As for the deal with Crystal River Meats, Theresa said, it gives them a new foothold in the Roaring Fork Valley and a new line of products to offer their customers.
“We were looking to increase our presence in Carbondale,” Theresa explained, “and … to have local, grass-fed meats in our farm store.” The Carbondale market, planned for Saturdays, will open in the summer.
Plus, they are changing the way they provide fresh in-season produce to their CSA members.
Rather than the traditional routine of boxing up food for members, she said, “we’re opening it up to be a free-choice vegetable share.”
Members will still pay up-front at the beginning of the summer for their share, but the produce for that share can be either picked up at the store, which is open seven days a week, or at any of the markets where Osage has a booth.
Members get special discounts at the point of sale, which can be rolled to the next week or used later.
“We’re trying to just give people a much more flexible schedule,” Theresa said.
About the CSA phenomenon, Theresa said, “It’s fantastic.
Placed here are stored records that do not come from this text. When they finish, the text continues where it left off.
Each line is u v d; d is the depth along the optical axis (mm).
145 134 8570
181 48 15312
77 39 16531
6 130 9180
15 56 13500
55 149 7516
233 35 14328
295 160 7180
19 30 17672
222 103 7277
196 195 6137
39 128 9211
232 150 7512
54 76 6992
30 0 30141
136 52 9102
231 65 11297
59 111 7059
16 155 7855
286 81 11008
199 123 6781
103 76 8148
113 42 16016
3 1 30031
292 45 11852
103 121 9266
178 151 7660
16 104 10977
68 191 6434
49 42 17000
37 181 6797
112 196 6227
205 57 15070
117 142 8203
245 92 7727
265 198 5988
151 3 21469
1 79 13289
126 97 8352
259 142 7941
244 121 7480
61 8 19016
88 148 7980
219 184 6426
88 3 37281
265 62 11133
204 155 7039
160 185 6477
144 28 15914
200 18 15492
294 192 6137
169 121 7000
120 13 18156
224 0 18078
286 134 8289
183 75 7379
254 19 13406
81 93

I think people are become more and more interested in locally-grown foods, and more and more interested in nutrient-dense foods.”
The Peach Valley CSA, 3464 Peach Valley Rd. near Silt, first began operations in the early 1990s, selling “vegetable shares” to customers throughout the three-county region of the Colorado and Roaring Fork river valleys.
At first it was strictly a summer-growing season operation, said owner and operator Ken Kuhns.
“We’re going year-round now,” he said.
The CSA offers its members vegetable and fruit shares in two differently-sized parcels during the summer months. It also offers “spring shares” of early produce and “winter shares” of crops that can be stored long enough to be available during the winter months, Kuhns said.
He said his membership numbers shrink by about half during the winter and spring seasons, from the typical 80-100 in the summer to around 40 in the winter, but “a fair amount of our members stay with us throughout the year.”
“We’re certainly small scale,” he conceded, explaining that “the size of our operation keeps my wife and me busy full time.”
His crops are grown on a total of 10 acres, he said – five in vegetables and other row crops, and five in orchards. He employs two full-time apprentices in the summer months, who work alongside a dozen or so working CSA members who help pick the crops.
The small size and the intimate nature of having members come out and help with the harvesting and other chores is at the core of Kuhns’ agricultural philosophy.
“If people want to come out and visit, to us, that’s really the nature of community supported agriculture,” he said.
He sells his produce at the Saturday market in Glenwood Springs, in the Rite Aid parking lot, as he has done since his was the only CSA operating in the area.
“I think one thing we’ve seen,” he said, “is that … a lot of people that buy shares are people that have an interest in agriculture.”
Some of his former CSA members, he said, have gone on to start CSAs of their own, and many have found inspiration to grow their own gardens.
“This is a way that we can grow our own food, or at least be a part of something meaningful,” he concluded. “I think this valley really has some great producers, and production potential.”